Work to complete >> Copy out the material below with every occurrence of "legend" replaced by "key", leaving everything else unchanged.

Supplied records >>
------------------------

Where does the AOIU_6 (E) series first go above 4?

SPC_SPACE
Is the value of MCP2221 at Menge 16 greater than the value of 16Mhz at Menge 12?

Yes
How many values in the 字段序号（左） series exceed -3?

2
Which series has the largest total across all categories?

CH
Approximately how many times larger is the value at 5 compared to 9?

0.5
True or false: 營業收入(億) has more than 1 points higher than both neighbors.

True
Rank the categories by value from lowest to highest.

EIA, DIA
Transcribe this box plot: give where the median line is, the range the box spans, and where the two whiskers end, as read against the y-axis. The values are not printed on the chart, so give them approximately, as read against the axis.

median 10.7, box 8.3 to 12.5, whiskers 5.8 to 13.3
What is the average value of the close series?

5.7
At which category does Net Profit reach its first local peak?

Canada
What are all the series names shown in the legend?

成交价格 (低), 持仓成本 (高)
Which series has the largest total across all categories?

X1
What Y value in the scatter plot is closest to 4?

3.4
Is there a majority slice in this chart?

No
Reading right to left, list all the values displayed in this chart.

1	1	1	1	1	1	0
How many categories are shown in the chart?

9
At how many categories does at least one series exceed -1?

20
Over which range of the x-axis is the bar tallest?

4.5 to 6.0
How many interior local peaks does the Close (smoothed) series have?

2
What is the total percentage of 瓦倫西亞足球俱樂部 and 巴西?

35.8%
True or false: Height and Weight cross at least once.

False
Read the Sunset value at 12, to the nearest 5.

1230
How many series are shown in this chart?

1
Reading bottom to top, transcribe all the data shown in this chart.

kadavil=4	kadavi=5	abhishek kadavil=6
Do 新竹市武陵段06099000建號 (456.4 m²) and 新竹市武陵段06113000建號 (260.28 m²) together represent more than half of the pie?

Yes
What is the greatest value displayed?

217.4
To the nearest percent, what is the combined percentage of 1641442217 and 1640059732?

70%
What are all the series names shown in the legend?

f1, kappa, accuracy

------------------------

Your response >>
Where does the AOIU_6 (E) series first go above 4?

SPC_SPACE
Is the value of MCP2221 at Menge 16 greater than the value of 16Mhz at Menge 12?

Yes
How many values in the 字段序号（左） series exceed -3?

2
Which series has the largest total across all categories?

CH
Approximately how many times larger is the value at 5 compared to 9?

0.5
True or false: 營業收入(億) has more than 1 points higher than both neighbors.

True
Rank the categories by value from lowest to highest.

EIA, DIA
Transcribe this box plot: give where the median line is, the range the box spans, and where the two whiskers end, as read against the y-axis. The values are not printed on the chart, so give them approximately, as read against the axis.

median 10.7, box 8.3 to 12.5, whiskers 5.8 to 13.3
What is the average value of the close series?

5.7
At which category does Net Profit reach its first local peak?

Canada
What are all the series names shown in the key?

成交价格 (低), 持仓成本 (高)
Which series has the largest total across all categories?

X1
What Y value in the scatter plot is closest to 4?

3.4
Is there a majority slice in this chart?

No
Reading right to left, list all the values displayed in this chart.

1	1	1	1	1	1	0
How many categories are shown in the chart?

9
At how many categories does at least one series exceed -1?

20
Over which range of the x-axis is the bar tallest?

4.5 to 6.0
How many interior local peaks does the Close (smoothed) series have?

2
What is the total percentage of 瓦倫西亞足球俱樂部 and 巴西?

35.8%
True or false: Height and Weight cross at least once.

False
Read the Sunset value at 12, to the nearest 5.

1230
How many series are shown in this chart?

1
Reading bottom to top, transcribe all the data shown in this chart.

kadavil=4	kadavi=5	abhishek kadavil=6
Do 新竹市武陵段06099000建號 (456.4 m²) and 新竹市武陵段06113000建號 (260.28 m²) together represent more than half of the pie?

Yes
What is the greatest value displayed?

217.4
To the nearest percent, what is the combined percentage of 1641442217 and 1640059732?

70%
What are all the series names shown in the key?

f1, kappa, accuracy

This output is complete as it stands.